Just a few days’ march behind them, a flight of flappeters
were circling. Maelys sprang under the fronds of a tree fern, though the
flappeters couldn’t have seen them from such a distance.
‘Only two things could bring such valuable creatures here,’
said Thommel, who hadn’t moved. ‘The Defiance, or Nish.’
‘They’re circling over a big area,’ said Maelys after
watching for a while. Her heart leapt. ‘They’re following Nish.’

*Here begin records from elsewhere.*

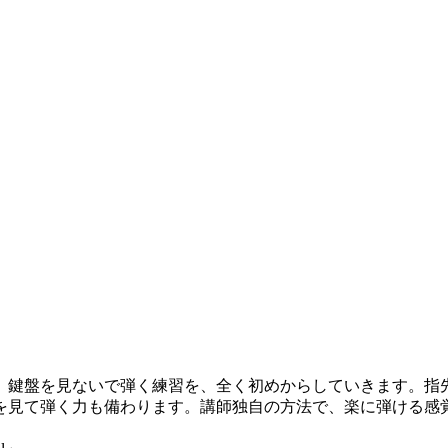
鍵盤を見ないで弾く練習を、全く初めからしていきます。指
を見て弾く力も備わります。講師独自の方法で、楽に弾ける感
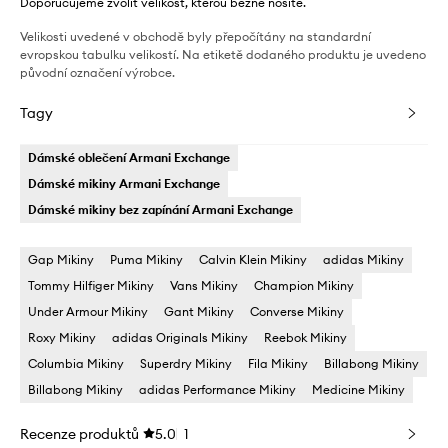
Doporučujeme zvolit velikost, kterou běžně nosíte.
Velikosti uvedené v obchodě byly přepočítány na standardní
evropskou tabulku velikostí. Na etiketě dodaného produktu je uvedeno
původní označení výrobce.
Tagy
Dámské oblečení Armani Exchange
Dámské mikiny Armani Exchange
Dámské mikiny bez zapínání Armani Exchange
Gap Mikiny
Puma Mikiny
Calvin Klein Mikiny
adidas Mikiny
Tommy Hilfiger Mikiny
Vans Mikiny
Champion Mikiny
Under Armour Mikiny
Gant Mikiny
Converse Mikiny
Roxy Mikiny
adidas Originals Mikiny
Reebok Mikiny
Columbia Mikiny
Superdry Mikiny
Fila Mikiny
Billabong Mikiny
Billabong Mikiny
adidas Performance Mikiny
Medicine Mikiny
Recenze produktů
5.0
1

‘Perhaps,’ said Thommel. ‘Or the Defiance. And whoever it
is, the God-Emperor’s forces must be shadowing them.’
So even if Nish did turn up, and found what he was looking
for on the plateau, there wouldn’t be time to get away with it. What if he were
out there now, desperately searching for this peak among dozens of similar
ones? That could take weeks, since the cloverleaf shape wasn’t apparent from a
distance. Was there any way to signal him without the flappeters seeing it?